▸ **WORK ITEM**
Reproduce the passage from the bioregional Quakerism post below, starting at the words "Likewise for economics." and ending after "water . . .".

BEGIN SELECTED EXTRACT

Bioregional Quakerism: What would it look like?

December 20, 2015 § 1 Comment

As a political and social change movement and philosophy, bioregionalism stands on completely different ground than the arena defined by the traditional conflict between left and right. Bioregionalism challenges the very foundations of modern social-political organization. Instead of the United States of America, we would have the United Bioregions of America.

Likewise for economics. Corporations, and indeed, all economic entities, would be treated as households whose consumption and disposal would be accountable to algorithms derived from bioregional carrying capacity. Of course, in today’s globalized economy, this would be impossible, virtually inconceivable, except by the bioregionalist fringe that I inhabit.

I suspect that this is the main reason bioregionalism has faded from public view. Its vision is too radical and implementing that vision is virtually impossible, at least until the eco-apocalypse makes even the most radical new forms of social organization possible. Maybe when Florida is under water . . .

END SELECTED EXTRACT
BEGIN SUPPLIED MATERIAL

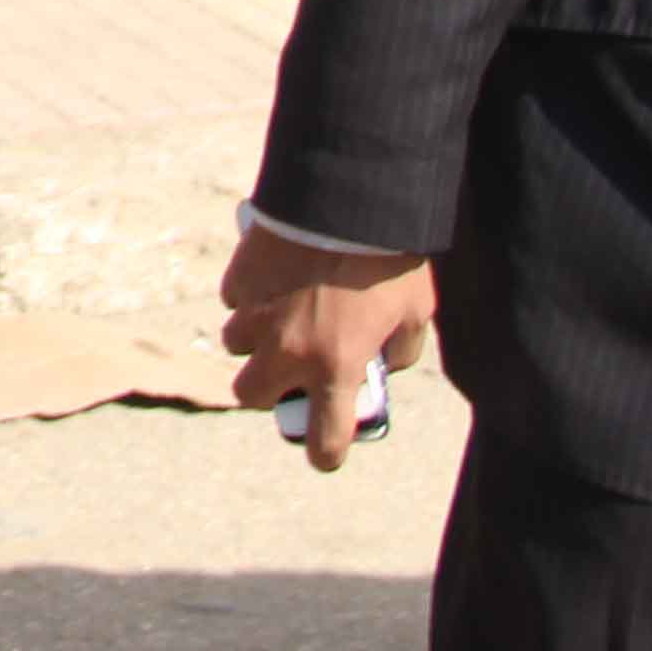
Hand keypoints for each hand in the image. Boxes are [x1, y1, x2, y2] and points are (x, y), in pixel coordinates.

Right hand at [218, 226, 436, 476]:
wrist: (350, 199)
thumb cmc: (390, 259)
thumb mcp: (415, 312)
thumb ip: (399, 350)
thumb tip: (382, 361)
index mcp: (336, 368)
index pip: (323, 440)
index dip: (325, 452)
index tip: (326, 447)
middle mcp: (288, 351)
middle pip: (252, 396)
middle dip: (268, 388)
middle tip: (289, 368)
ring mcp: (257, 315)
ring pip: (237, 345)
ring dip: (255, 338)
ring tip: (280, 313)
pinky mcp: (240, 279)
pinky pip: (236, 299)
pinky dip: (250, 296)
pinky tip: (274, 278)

END SUPPLIED MATERIAL

▸ **ANSWER SECTION**
Likewise for economics. Corporations, and indeed, all economic entities, would be treated as households whose consumption and disposal would be accountable to algorithms derived from bioregional carrying capacity. Of course, in today’s globalized economy, this would be impossible, virtually inconceivable, except by the bioregionalist fringe that I inhabit.

I suspect that this is the main reason bioregionalism has faded from public view. Its vision is too radical and implementing that vision is virtually impossible, at least until the eco-apocalypse makes even the most radical new forms of social organization possible. Maybe when Florida is under water . . .